The call came in at 11pm. The voice on the other end was her son’s, unmistakably, right down to the way he says “Mum” with a slight upward lilt and the faint background noise of what sounded like a car interior. He had been in an accident. He needed $2,400 transferred immediately to pay for a tow and cover a fine before he could leave. He would explain everything in the morning.
Her son was asleep in his bedroom down the hall. She had just been scammed out of $2,400 using a voice model built from his TikTok videos.
This specific fraud, the grandparent scam or family emergency scam using AI-cloned voices, is not a hypothetical. It has been documented in the United States, Canada, the UK, and Australia, and it is accelerating. The technology required to build a convincing voice clone has gone from weeks of work requiring thousands of audio samples to a matter of minutes using freely available tools and a few minutes of publicly posted audio.
How Easy It Is Now
The uncomfortable truth is that building a working voice clone of almost anyone with a public social media presence requires no technical expertise and no specialised hardware. Services like ElevenLabs, which markets itself to podcasters and content creators, can produce a passable voice clone from under a minute of audio. The quality improves with more samples, but the basic capability is accessible to anyone with an internet connection and twenty dollars a month.
Criminal groups operating out of Eastern Europe, West Africa, and Southeast Asia have industrialised this. They are not sitting in their bedrooms making one-off calls. They are running operations with scripts, voice models organised by target demographics, and quality control processes. The $2,400 call described above is not an outlier; it is a product in a criminal supply chain.
The Phone Cannot Tell You Who Is Calling
Part of what makes this so effective is that it exploits a fundamental trust mechanism that most people have never examined: the assumption that a voice you recognise belongs to the person it sounds like. This was a reasonable assumption for most of human history. It is no longer a safe one.
Caller ID is easily spoofed and provides no real verification of identity. The voice itself, which used to be the backup verification, is now reproducible by machine. There is currently no reliable technical countermeasure available to ordinary people for distinguishing a real phone call from a convincing clone.
The FBI’s advice is to establish a family safe word — a word or phrase agreed upon in advance that anyone can use to verify identity in a suspicious call. It is analogue, old-fashioned, and genuinely effective. Use it.
The Liability Gap
The companies that built the voice cloning tools occupy a strange position in this. ElevenLabs and its competitors have terms of service prohibiting malicious use, filters that attempt to detect public figures’ voices and block cloning them, and consent mechanisms built into their professional tools. These measures are largely performative against determined bad actors and essentially invisible to the criminal groups actually using this at scale, who are operating through accounts with fake identities using stolen payment details.

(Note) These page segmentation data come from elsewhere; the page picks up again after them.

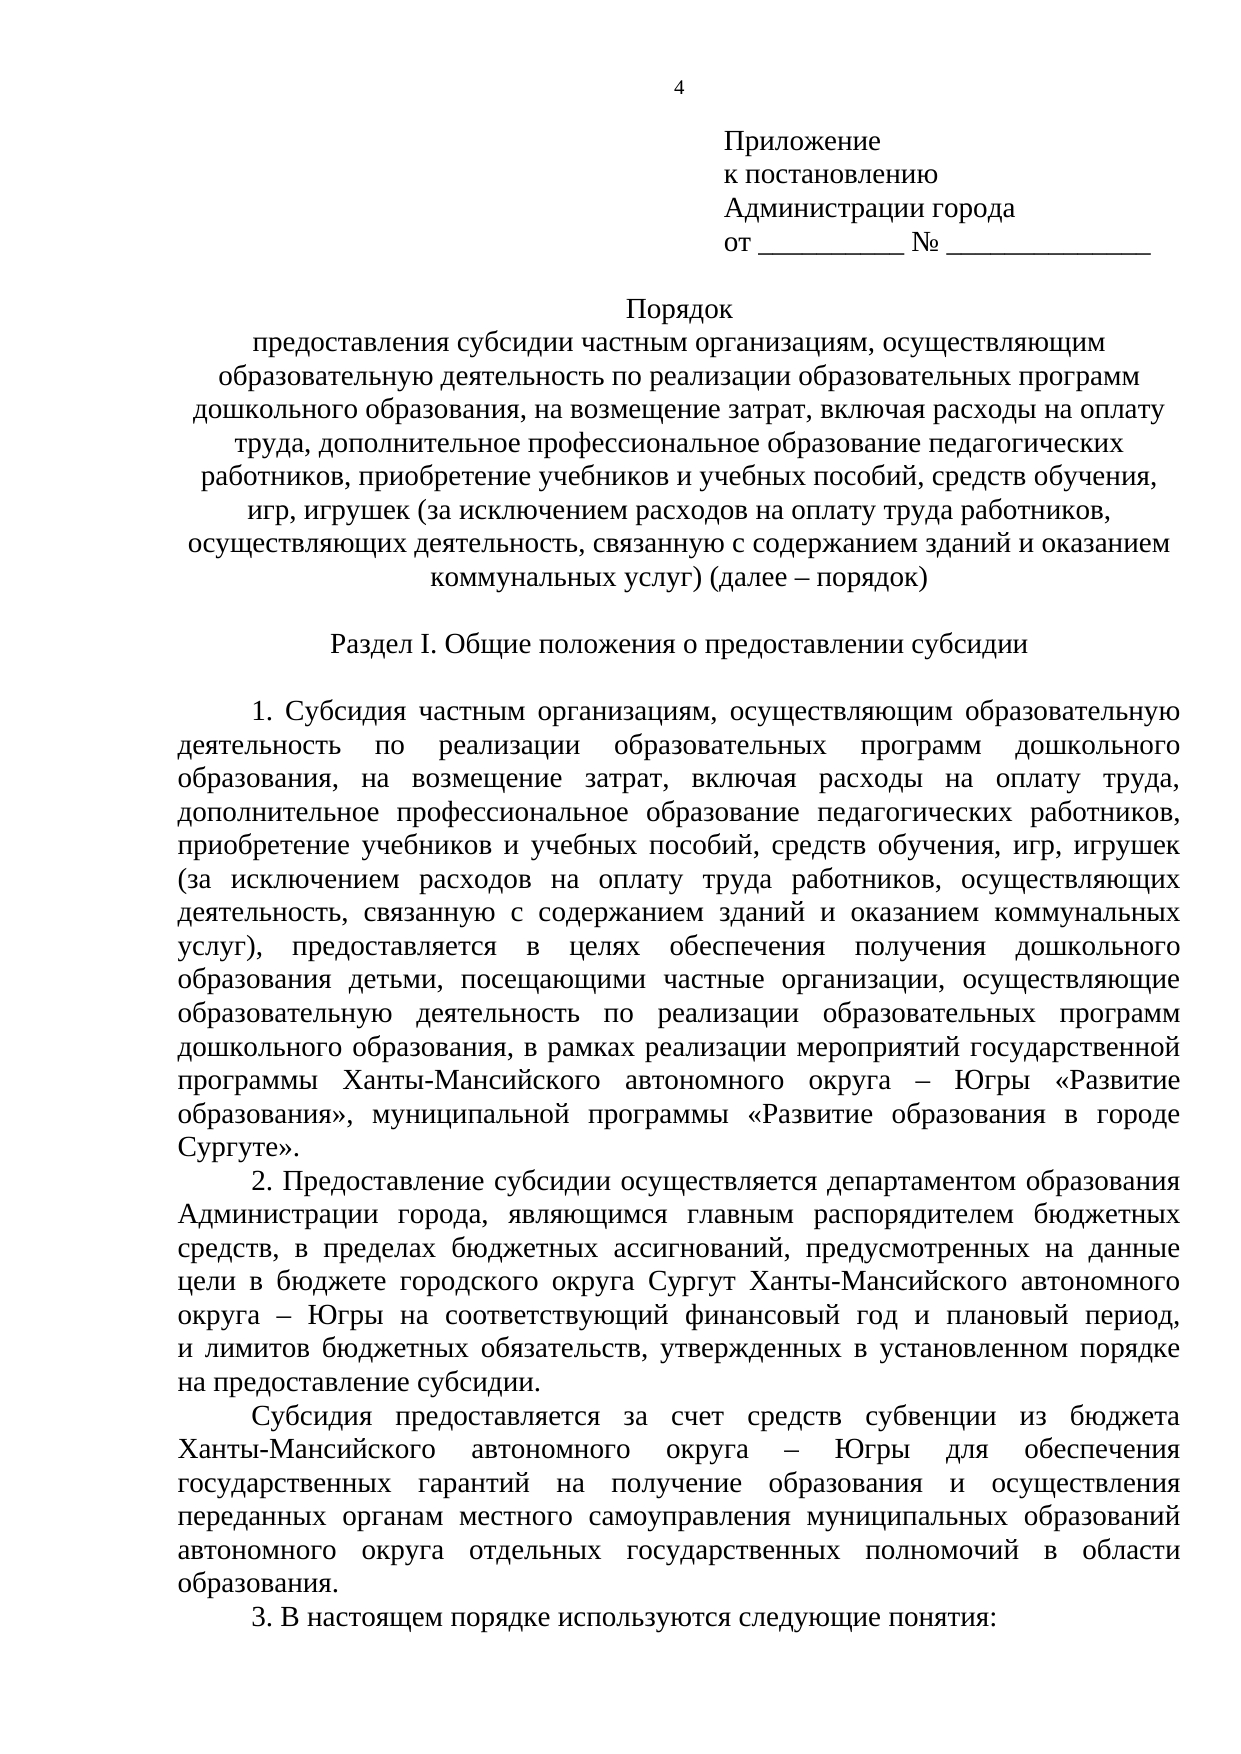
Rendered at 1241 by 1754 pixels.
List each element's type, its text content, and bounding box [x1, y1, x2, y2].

text 2. Предоставление субсидии осуществляется департаментом образования Администрации города, являющимся главным распорядителем бюджетных средств, в пределах бюджетных ассигнований, предусмотренных на данные цели в бюджете городского округа Сургут Ханты-Мансийского автономного округа – Югры на соответствующий финансовый год и плановый период, и лимитов бюджетных обязательств, утвержденных в установленном порядке на предоставление субсидии. [177, 1163, 1181, 1398]
text 1. Субсидия частным организациям, осуществляющим образовательную деятельность по реализации образовательных программ дошкольного образования, на возмещение затрат, включая расходы на оплату труда, дополнительное профессиональное образование педагогических работников, приобретение учебников и учебных пособий, средств обучения, игр, игрушек (за исключением расходов на оплату труда работников, осуществляющих деятельность, связанную с содержанием зданий и оказанием коммунальных услуг), предоставляется в целях обеспечения получения дошкольного образования детьми, посещающими частные организации, осуществляющие образовательную деятельность по реализации образовательных программ дошкольного образования, в рамках реализации мероприятий государственной программы Ханты-Мансийского автономного округа – Югры «Развитие образования», муниципальной программы «Развитие образования в городе Сургуте». [177, 693, 1181, 1163]
text Субсидия предоставляется за счет средств субвенции из бюджета Ханты-Мансийского автономного округа – Югры для обеспечения государственных гарантий на получение образования и осуществления переданных органам местного самоуправления муниципальных образований автономного округа отдельных государственных полномочий в области образования. [177, 1398, 1181, 1599]
text 3. В настоящем порядке используются следующие понятия: [177, 1599, 1181, 1632]
title к постановлению [723, 157, 1181, 190]
text Порядок [177, 291, 1181, 324]
title от __________ № ______________ [723, 224, 1181, 257]
text предоставления субсидии частным организациям, осуществляющим образовательную деятельность по реализации образовательных программ дошкольного образования, на возмещение затрат, включая расходы на оплату труда, дополнительное профессиональное образование педагогических работников, приобретение учебников и учебных пособий, средств обучения, игр, игрушек (за исключением расходов на оплату труда работников, осуществляющих деятельность, связанную с содержанием зданий и оказанием коммунальных услуг) (далее – порядок) [177, 324, 1181, 593]
title Администрации города [723, 190, 1181, 224]
text Раздел I. Общие положения о предоставлении субсидии [177, 626, 1181, 660]
title Приложение [723, 123, 1181, 157]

There is no legal framework that currently holds voice AI companies liable for downstream fraud. There is active lobbying against creating one. The companies argue, not unreasonably, that they cannot be responsible for misuse of their technology any more than a knife manufacturer is responsible for a stabbing. The counterargument is that the technology is more analogous to a weapon than a knife, and that building it without meaningful safeguards while knowing the fraud use cases is a choice, not an inevitability.
What to Do Right Now
Create a family safe word. Tell your elderly relatives about voice cloning. Call back on a known number before sending any money. These are not foolproof, but they raise the cost of the attack enough that most operations will move on to easier targets.
The deeper problem is that we are moving into a world where you cannot trust that the voice you hear is the person you think it is, and we have no infrastructure for dealing with that. The safe word is a stopgap. The solution requires a rethinking of how identity is verified over any remote channel, and nobody in a position of authority is moving fast enough on it.